Materials and Correspondence
This publication is the work of the authors and TGR will serve as guarantor for the contents of this paper.
Acknowledgements
We are extremely grateful to Maik Pietzner, Claudia Langenberg and all their colleagues who were involved in identifying the pQTL for the SARS-CoV-2-related proteins analysed in this study. We are also enormously thankful to all the authors of the Ellinghaus et al GWAS, the covid-19 Host Genetics Initiative and Dr Andrew Johnson and colleagues for sharing their summary statistics which made analyses of covid-19 risk and cause of death in this study possible.
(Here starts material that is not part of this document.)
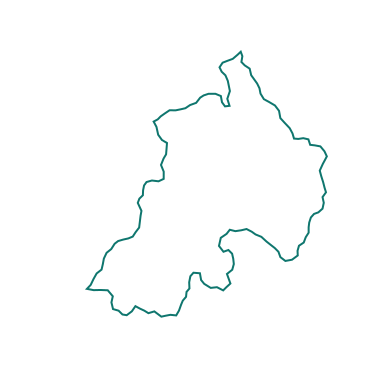 the district of Cipotânea, Minas Gerais, Brazil, rotated 334°
{"feature_id": "56859067B10436357826838", "entity_name": "Cipotânea", "entity_type": "district", "adm_level": 2, "iso_a3": "BRA", "parent_name": "Brazil", "parent_adm1": "Minas Gerais", "projection": "natural_earth1", "projection_center": [-43.36, -20.915], "detail": "fine", "context": "isolated", "style": "outline", "palette": "teal", "viewbox_px": 384, "rotation_deg": 334, "n_neighbors": 0, "source": "geoboundaries", "source_scale": "gbopen_adm2", "svg_char_len": 2221}
<svg xmlns="http://www.w3.org/2000/svg" viewBox="0 0 384 384"><g transform="rotate(334 192 192)"><path d="M305.7,259.5L307.1,253.8L312.3,251.0L313.0,246.4L314.2,240.6L315.1,234.5L316.2,228.8L321.9,224.1L325.4,221.6L328.8,219.1L328.9,213.5L327.4,207.3L322.8,203.9L318.9,201.4L319.7,195.7L315.6,192.4L310.8,190.9L307.1,188.7L308.0,183.5L307.8,177.5L305.7,170.8L303.8,164.3L305.8,157.2L304.5,150.6L300.6,144.7L297.3,140.1L296.7,133.6L298.1,128.4L298.1,123.0L297.3,118.3L296.4,113.0L297.9,106.4L294.9,101.3L293.4,96.8L296.8,92.0L297.3,87.3L293.2,88.6L287.0,90.2L281.1,89.6L276.2,89.2L271.4,92.0L271.4,96.9L273.2,101.8L272.9,107.8L270.3,117.9L264.6,123.7L263.5,131.0L259.2,129.5L258.3,124.5L260.0,118.4L256.1,114.0L250.0,111.0L244.8,110.3L240.7,110.8L234.8,113.7L228.4,113.0L222.8,113.8L218.0,112.7L213.0,111.4L207.7,108.7L201.9,109.5L197.0,110.3L193.1,111.7L188.4,111.9L188.6,117.9L186.7,125.7L187.8,132.1L191.0,137.0L188.0,142.1L185.2,146.8L181.2,149.4L176.0,154.1L175.5,161.3L172.3,167.8L166.6,167.7L161.0,164.1L155.5,163.1L151.8,165.1L148.8,169.0L146.4,173.4L141.8,174.9L138.5,178.0L138.3,186.8L135.3,190.9L132.4,195.4L128.9,200.8L123.7,203.4L119.2,206.1L114.4,205.8L109.3,204.6L104.1,203.7L99.8,204.6L94.4,207.9L88.6,209.2L83.6,213.2L80.2,217.8L76.7,222.1L70.6,223.4L65.4,227.0L60.2,231.1L55.1,233.0L60.6,237.1L66.7,239.9L73.2,243.4L75.1,251.0L71.2,255.9L69.7,262.6L74.0,266.5L75.8,271.6L79.3,274.1L85.6,272.9L91.1,269.8L94.1,274.0L97.1,277.7L99.7,281.8L105.8,282.8L109.8,290.6L113.9,291.6L118.7,292.9L123.7,296.0L128.3,292.9L132.8,288.5L136.1,285.6L140.7,283.6L143.3,279.4L147.4,277.6L149.9,271.9L153.6,267.0L157.9,265.2L163.5,268.5L161.6,275.1L162.7,279.9L166.8,286.4L172.7,288.5L176.9,294.1L181.3,292.6L186.4,291.1L187.5,281.0L194.1,279.5L198.0,275.1L199.8,270.1L201.0,265.0L199.3,260.1L194.1,259.5L192.6,252.3L197.8,245.8L204.7,244.8L209.4,242.5L213.8,246.2L219.5,248.0L224.8,249.2L228.3,253.9L230.5,258.0L234.7,262.7L237.2,269.1L239.7,274.3L241.8,278.6L243.5,283.6L242.9,289.3L245.7,294.9L252.2,296.7L259.2,295.4L261.1,291.1L264.6,287.2L270.3,286.4L274.4,282.5L279.0,279.7L281.4,274.8L284.0,270.8L287.7,267.0L292.1,265.2L296.6,265.7L302.0,264.2L305.7,259.5Z" fill="none" stroke="#0f766e" stroke-width="2"/></g></svg>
This work was supported by the MRC Integrative Epidemiology Unit which receives funding from the UK Medical Research Council and the University of Bristol (MC_UU_00011/1). GDS conducts research at the NIHR Biomedical Research Centre at the University Hospitals Bristol NHS Foundation Trust and the University of Bristol. The views expressed in this publication are those of the author(s) and not necessarily those of the NHS, the National Institute for Health Research or the Department of Health. SF is supported by a Wellcome Trust PhD studentship in Molecular, Genetic and Lifecourse Epidemiology [108902/Z/15/Z]. TGR is a UKRI Innovation Research Fellow (MR/S003886/1). MVH works in a unit that receives funding from the UK Medical Research Council and is supported by a British Heart Foundation Intermediate Clinical Research Fellowship (FS/18/23/33512) and the National Institute for Health Research Oxford Biomedical Research Centre.